Powell described spectrum decisions that FCC must sort through as “messy… There’s nothing clean about it. It’s an infantryman’s crawl to keep trying to find more spectrum but one that we are very, very committed to in continuing to work with Commerce to continue to push through.” Wheeler reiterated message he has sounded in recent weeks on extent that new govt. demands for spectrum in emergencies as part of PAS increased impetus on federal policymakers to break loose more spectrum for industry. “The reality is the federal government is saying we want part of your capacity in important times. That is going to impact consumers,” Wheeler said, saying that raised policy question for govt. of “breaking loose additional spectrum.” But Powell declined to draw direct policy line between PAS demands and spectrum. “I think that’s a bit of a deceptively simple story,” Powell said. “Tom just crossed 4 jurisdictions and 5 branches of government in one sentence. And that’s what makes spectrum hard.”

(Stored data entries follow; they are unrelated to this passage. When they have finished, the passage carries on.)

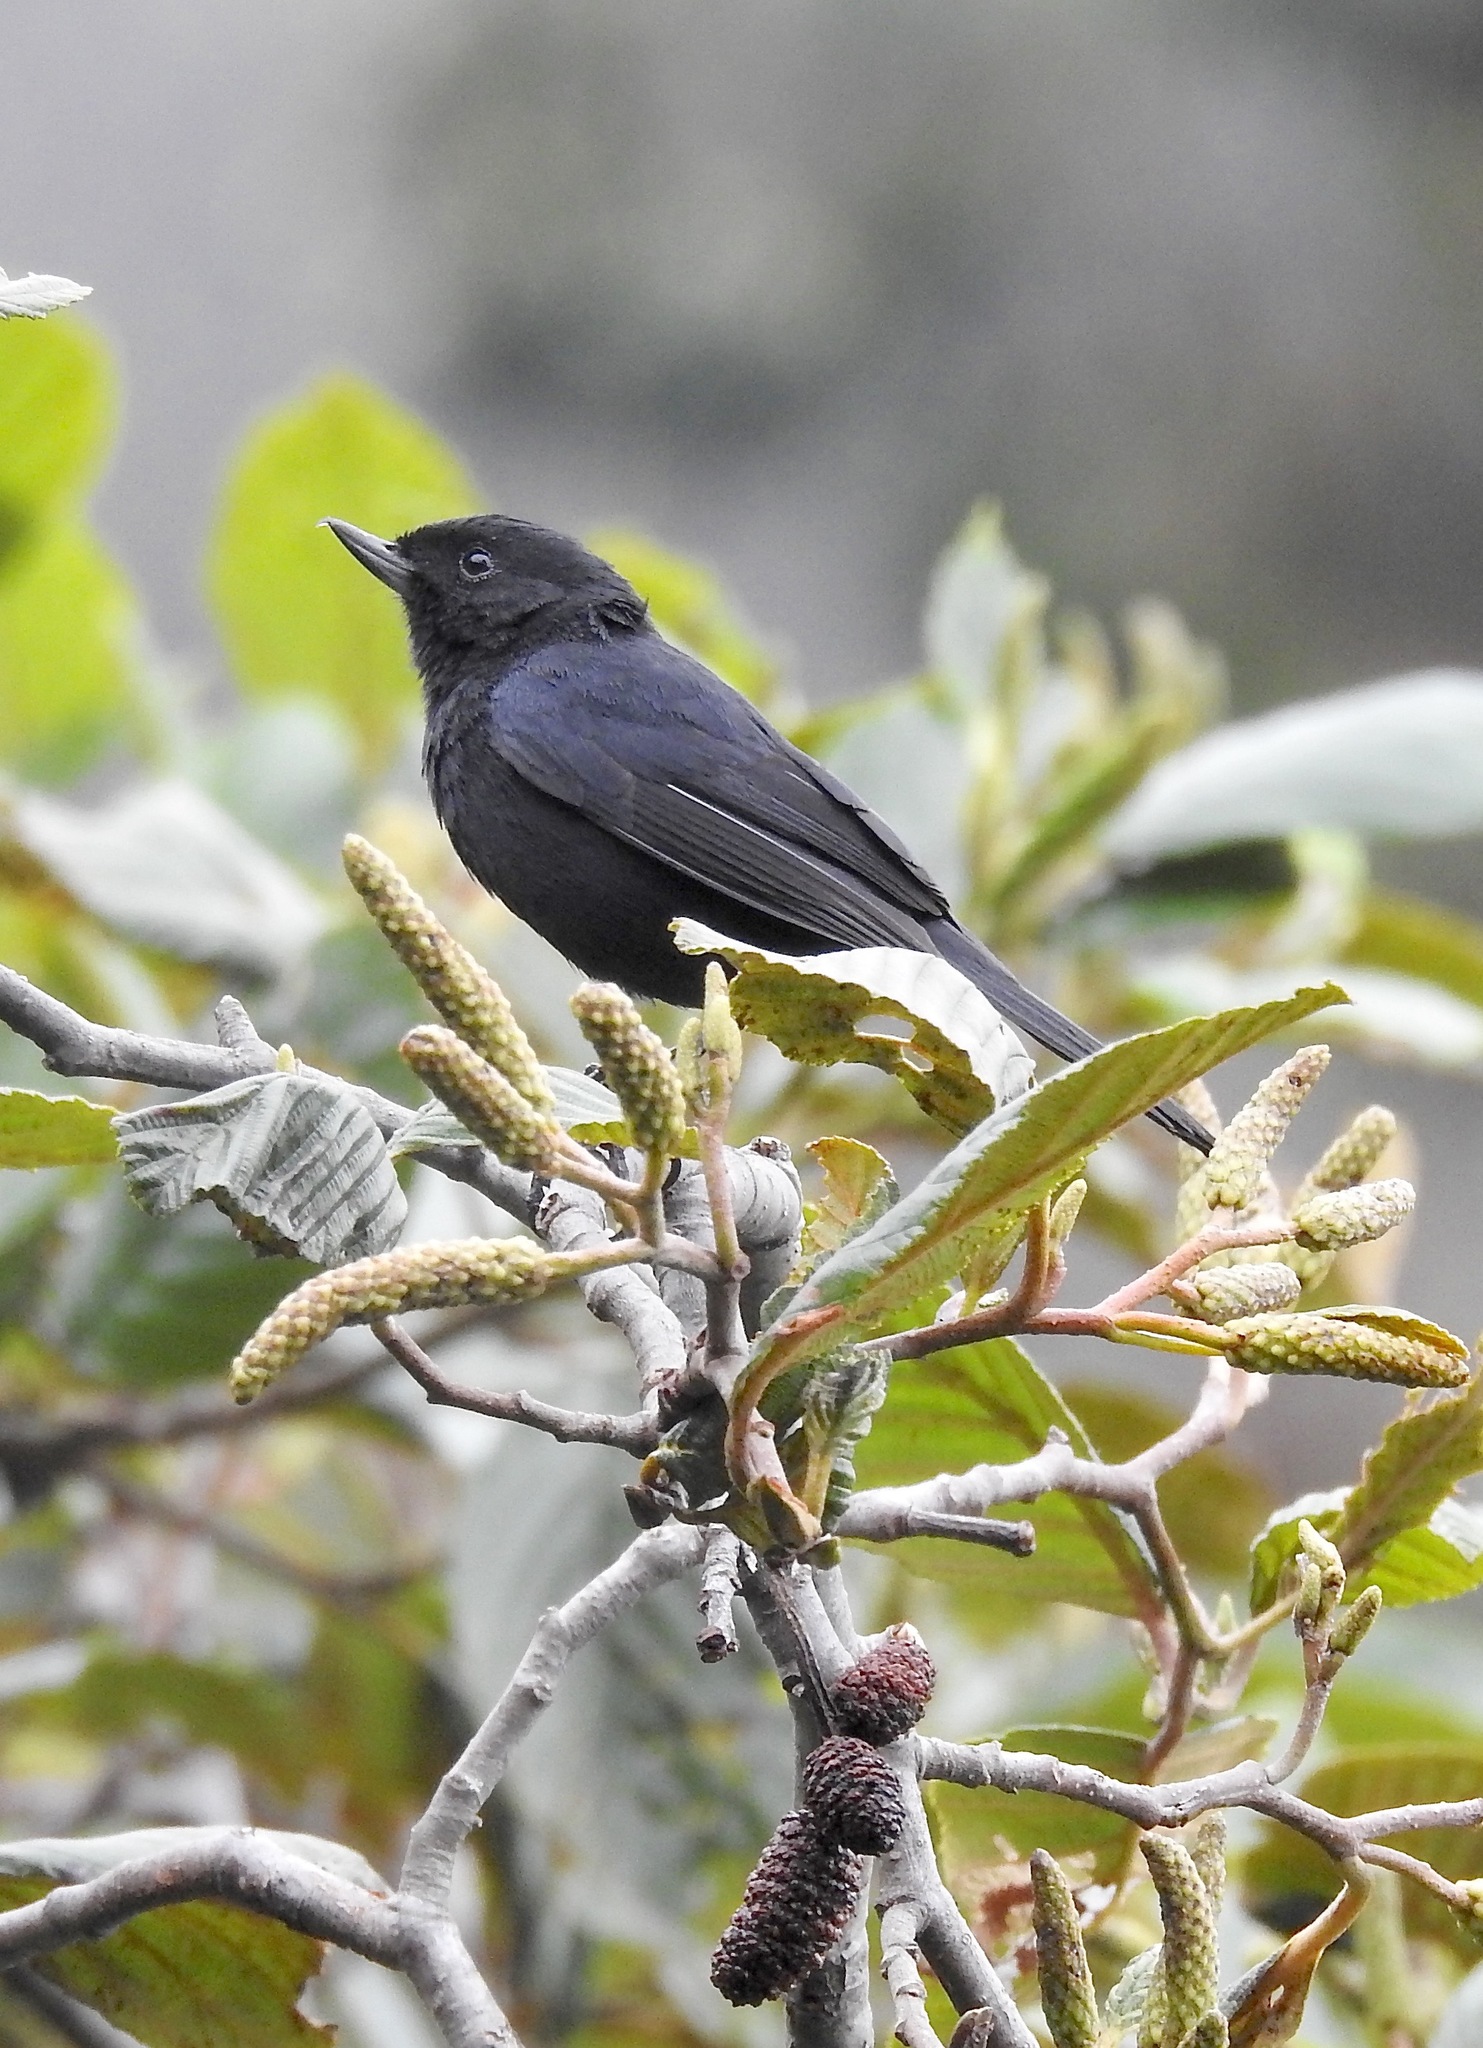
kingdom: Animalia
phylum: Chordata
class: Aves
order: Passeriformes
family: Thraupidae
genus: Diglossa
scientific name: Diglossa humeralis
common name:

One critical problem for govt. spectrum allocation policies is “fact that we can’t get spectrum to its highest and better uses quickly enough,” Powell said: “If this DoD process doesn’t convince anybody that the slog of government always be asked to come back into the game, take from somebody, move it over here, figure out how to pay these people, figure out how to provide suitable spectrum for them to move to, get all the money to move and all this is supposed to happen in Internet time.” Commission has been focused on more flexible spectrum policies such as secondary markets and other ways “in which we could limit our intercession in getting spectrum to higher and better uses,” Powell said. -- Mary Greczyn

CTIA Wireless 2002 Notes…

Increased wireless data usage has fed uptick in voice traffic for Telecom Italia Mobile (TIM), Dir. Gen. Mauro Sentinelli said in Tues. keynote at CTIA Wireless show. He said there was need to reverse average revenue per user trends that traditionally had been dominated by voice services. “Both data and voice usage feed one another,” he said. “Either we start a new business cycle as the Japanese” have begun new cycle for wireless data revenue, or “we are going to die because the house is burning,” Sentinelli said. “So we have to do something very quickly.” He said industry had to “invent new services that are not yet in our pipeline.” He projected that in future, based on percentage of revenue, wireless data would make up larger portion of mobile revenue base in U.S. than in Europe and Japan. In Europe, he broke down short message service consumer market into categories: (1) Users who are active and send and receive SMS messages regularly. (2) Those who are “passive” because they can receive SMS messages free but don’t send them. (3) Users who do neither with their handsets. Key revenue generator for SMS in general has been what Sentinelli called “WAP push” -- capability of SMS recipient to receive more information from Web-based applications when they have read SMS missive. So even “passive” users who don’t pay to receive SMS messages will drive wireless data usage higher when they use them as jumping off point for Internet applications, he said.